*** Text excerpt

Summit Briefing Paper 97.3
July 5, 1997

Berlin Information-centre for Transatlantic Security (BITS)

British American Security Information Council (BASIC)

Centre for European Security and Disarmament (CESD)

Centro de Investigación para la Paz (CIP)

Otfried Nassauer

Conventional Forces in Europe - Arms Control at Risk

NATO Heads of State and Government, meeting in Madrid on July 8-9, will face the political responsibility of removing serious stumbling blocks that prohibit progress in conventional arms control.

In Vienna, the Joint Consultative Group, which is tasked with the review of the Treaty on Conventional Armed Forces in Europe (CFE), has until now failed to agree to a full Framework Agreement for adapting the Treaty, as envisioned in Lisbon in December 1996. The Framework Agreement was supposed to be ready as soon as possible, which was understood to mean in time for the NATO summit.

It is highly likely, however, that the Vienna negotiations will enter the summer recess without having reached a full Framework Agreement. While a partial agreement may be achieved, the main problem will hardly be resolved in time, since until now it has been subject to very limited discussion. NATO's members are interested in maximum flexibility and freedom to deploy military forces throughout NATO's geographic area, as well as the new members' territories, especially in times of crisis or war. Inversely, Russia is interested in limiting NATO's flexibility, in order to avoid the possibility of massive force concentrations where they might threaten Russian borders and interests.

******
*** Recorded data

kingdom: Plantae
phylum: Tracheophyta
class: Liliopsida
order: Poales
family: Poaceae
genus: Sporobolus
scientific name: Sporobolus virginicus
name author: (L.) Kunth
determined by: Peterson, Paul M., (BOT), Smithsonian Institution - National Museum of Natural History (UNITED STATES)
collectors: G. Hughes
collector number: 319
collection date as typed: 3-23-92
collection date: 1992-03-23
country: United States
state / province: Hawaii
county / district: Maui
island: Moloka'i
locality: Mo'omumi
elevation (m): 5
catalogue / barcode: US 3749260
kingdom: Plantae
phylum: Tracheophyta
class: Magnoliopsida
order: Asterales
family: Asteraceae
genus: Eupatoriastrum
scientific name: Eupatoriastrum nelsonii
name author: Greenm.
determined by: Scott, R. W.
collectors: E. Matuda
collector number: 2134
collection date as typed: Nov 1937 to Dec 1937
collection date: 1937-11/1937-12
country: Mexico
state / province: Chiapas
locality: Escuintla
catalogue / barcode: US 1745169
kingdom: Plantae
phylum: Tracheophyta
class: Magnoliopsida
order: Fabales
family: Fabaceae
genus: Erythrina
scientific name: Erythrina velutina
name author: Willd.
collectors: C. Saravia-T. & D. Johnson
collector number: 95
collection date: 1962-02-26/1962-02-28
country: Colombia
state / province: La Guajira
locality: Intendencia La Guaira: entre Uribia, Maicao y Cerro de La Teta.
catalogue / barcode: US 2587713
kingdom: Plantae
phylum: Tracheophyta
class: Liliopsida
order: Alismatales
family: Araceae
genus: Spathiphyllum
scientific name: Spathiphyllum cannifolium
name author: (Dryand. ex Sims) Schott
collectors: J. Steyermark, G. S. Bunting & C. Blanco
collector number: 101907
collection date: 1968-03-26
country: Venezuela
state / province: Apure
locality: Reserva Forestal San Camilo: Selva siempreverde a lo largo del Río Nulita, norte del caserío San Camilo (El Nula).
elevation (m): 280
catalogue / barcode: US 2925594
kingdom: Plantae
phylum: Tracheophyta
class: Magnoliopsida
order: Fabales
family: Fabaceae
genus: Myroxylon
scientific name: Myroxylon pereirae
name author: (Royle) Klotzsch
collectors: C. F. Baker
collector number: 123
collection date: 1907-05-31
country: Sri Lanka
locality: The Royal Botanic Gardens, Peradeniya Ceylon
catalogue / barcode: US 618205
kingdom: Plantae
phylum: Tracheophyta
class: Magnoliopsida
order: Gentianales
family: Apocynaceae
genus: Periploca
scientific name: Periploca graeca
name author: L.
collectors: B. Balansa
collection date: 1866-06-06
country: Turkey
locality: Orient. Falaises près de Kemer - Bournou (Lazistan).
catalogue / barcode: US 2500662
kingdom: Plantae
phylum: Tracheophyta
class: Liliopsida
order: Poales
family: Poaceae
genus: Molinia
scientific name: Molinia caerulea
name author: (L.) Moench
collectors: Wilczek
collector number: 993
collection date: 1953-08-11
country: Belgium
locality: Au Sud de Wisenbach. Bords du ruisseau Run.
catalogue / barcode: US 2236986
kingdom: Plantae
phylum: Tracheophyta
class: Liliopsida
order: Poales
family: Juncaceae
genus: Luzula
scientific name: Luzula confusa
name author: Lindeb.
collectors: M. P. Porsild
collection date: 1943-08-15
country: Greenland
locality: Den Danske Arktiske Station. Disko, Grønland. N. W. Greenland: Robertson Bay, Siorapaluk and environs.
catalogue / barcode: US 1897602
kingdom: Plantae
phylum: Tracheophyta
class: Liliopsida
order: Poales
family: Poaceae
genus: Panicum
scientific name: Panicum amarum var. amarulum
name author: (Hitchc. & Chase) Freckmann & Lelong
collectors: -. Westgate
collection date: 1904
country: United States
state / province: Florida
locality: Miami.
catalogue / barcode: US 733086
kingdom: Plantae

******

What this exercise asks:
1. From the arms control briefing, write out the passage from "Conventional Forces in" up to and including "conventional arms control.", substituting "Brussels" for "Madrid".
2. Quote the rows from the line with "locality: Intendencia La" up to and including the line with "country: Greenland", unchanged.
The arms control briefing and the rows are unrelated to each other.

Final answers:
1.
Conventional Forces in Europe - Arms Control at Risk

NATO Heads of State and Government, meeting in Brussels on July 8-9, will face the political responsibility of removing serious stumbling blocks that prohibit progress in conventional arms control.

2.
locality: Intendencia La Guaira: entre Uribia, Maicao y Cerro de La Teta.
catalogue / barcode: US 2587713
kingdom: Plantae
phylum: Tracheophyta
class: Liliopsida
order: Alismatales
family: Araceae
genus: Spathiphyllum
scientific name: Spathiphyllum cannifolium
name author: (Dryand. ex Sims) Schott
collectors: J. Steyermark, G. S. Bunting & C. Blanco
collector number: 101907
collection date: 1968-03-26
country: Venezuela
state / province: Apure
locality: Reserva Forestal San Camilo: Selva siempreverde a lo largo del Río Nulita, norte del caserío San Camilo (El Nula).
elevation (m): 280
catalogue / barcode: US 2925594
kingdom: Plantae
phylum: Tracheophyta
class: Magnoliopsida
order: Fabales
family: Fabaceae
genus: Myroxylon
scientific name: Myroxylon pereirae
name author: (Royle) Klotzsch
collectors: C. F. Baker
collector number: 123
collection date: 1907-05-31
country: Sri Lanka
locality: The Royal Botanic Gardens, Peradeniya Ceylon
catalogue / barcode: US 618205
kingdom: Plantae
phylum: Tracheophyta
class: Magnoliopsida
order: Gentianales
family: Apocynaceae
genus: Periploca
scientific name: Periploca graeca
name author: L.
collectors: B. Balansa
collection date: 1866-06-06
country: Turkey
locality: Orient. Falaises près de Kemer - Bournou (Lazistan).
catalogue / barcode: US 2500662
kingdom: Plantae
phylum: Tracheophyta
class: Liliopsida
order: Poales
family: Poaceae
genus: Molinia
scientific name: Molinia caerulea
name author: (L.) Moench
collectors: Wilczek
collector number: 993
collection date: 1953-08-11
country: Belgium
locality: Au Sud de Wisenbach. Bords du ruisseau Run.
catalogue / barcode: US 2236986
kingdom: Plantae
phylum: Tracheophyta
class: Liliopsida
order: Poales
family: Juncaceae
genus: Luzula
scientific name: Luzula confusa
name author: Lindeb.
collectors: M. P. Porsild
collection date: 1943-08-15
country: Greenland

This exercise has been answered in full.